[Text-based design files]
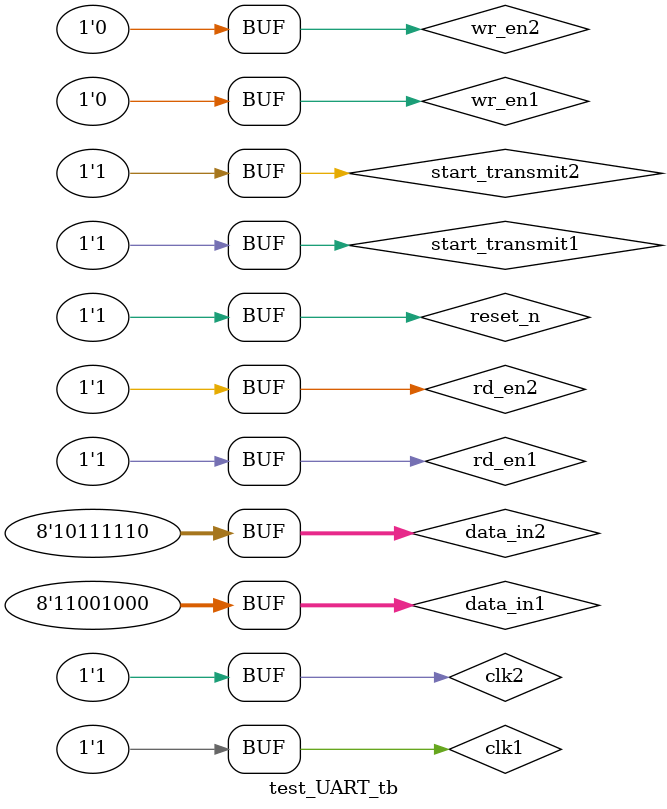
<source format=v>
module test_UART_tb (); 
reg clk1 , clk2 ;
reg reset_n ;
reg wr_en1 , wr_en2 ;
reg [7:0]data_in1 ,data_in2 ;
reg start_transmit1 , start_transmit2 ;
reg rd_en1 , rd_en2 ;
wire [7:0]data_out1 , data_out2 ;

test_UART UUT (
.clk1(clk1),
.clk2(clk2),
.reset_n(reset_n),
.wr_en1(wr_en1),
.wr_en2(wr_en2),
.data_in1(data_in1),
.data_in2(data_in2),
.start_transmit1(start_transmit1) ,
.start_transmit2(start_transmit2) ,
.rd_en1(rd_en1),
.rd_en2(rd_en2),
.data_out1(data_out1),
.data_out2(data_out2)
);

parameter T1 = 20 , T2 = 30 ;

always
begin
clk1 = 1'b0 ; #(T1/2)
clk1 = 1'b1 ; #(T1/2) ;
end

always
begin
clk2 = 1'b0 ; #(T2/2)
clk2 = 1'b1 ; #(T2/2) ;
end

initial   begin
reset_n = 1'b0 ;
wr_en1 = 1'b1 ;
wr_en2 = 1'b1 ;
rd_en1 = 1'b1 ;
rd_en2 = 1'b1 ;
start_transmit1 = 1'b1 ;
start_transmit2 = 1'b1 ;
 #5 ;
reset_n = 1'b1 ;
end

initial   begin
#5
data_in1 = 8'd20 ; #T1 
data_in1 = 8'd40 ; #T1
data_in1 = 8'd60 ; #T1
data_in1 = 8'd80 ; #T1
data_in1 = 8'd100 ; #T1
data_in1 = 8'd120 ; #T1
data_in1 = 8'd140 ; #T1
data_in1 = 8'd160 ; #T1
data_in1 = 8'd180 ; #T1
data_in1 = 8'd200 ; #T1
wr_en1 = 1'b0 ;
end

initial   begin
#5
data_in2 = 8'd10 ; #T2 ;
data_in2 = 8'd30 ; #T2
data_in2 = 8'd50 ; #T2
data_in2 = 8'd70 ; #T2
data_in2 = 8'd90 ; #T2
data_in2 = 8'd110 ; #T2
data_in2 = 8'd130 ; #T2
data_in2 = 8'd150 ; #T2
data_in2 = 8'd170 ; #T2
data_in2 = 8'd190 ; #T2
wr_en2 = 1'b0 ;
end  

endmodule

</source>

▶ Your instructions:
Starting at the line in the records above that contains "data_in2 = 8'd50 ; #T2", output every line up to and including the last one, with nothing added.

▶ Task answer:
data_in2 = 8'd50 ; #T2
data_in2 = 8'd70 ; #T2
data_in2 = 8'd90 ; #T2
data_in2 = 8'd110 ; #T2
data_in2 = 8'd130 ; #T2
data_in2 = 8'd150 ; #T2
data_in2 = 8'd170 ; #T2
data_in2 = 8'd190 ; #T2
wr_en2 = 1'b0 ;
end  

endmodule

</source>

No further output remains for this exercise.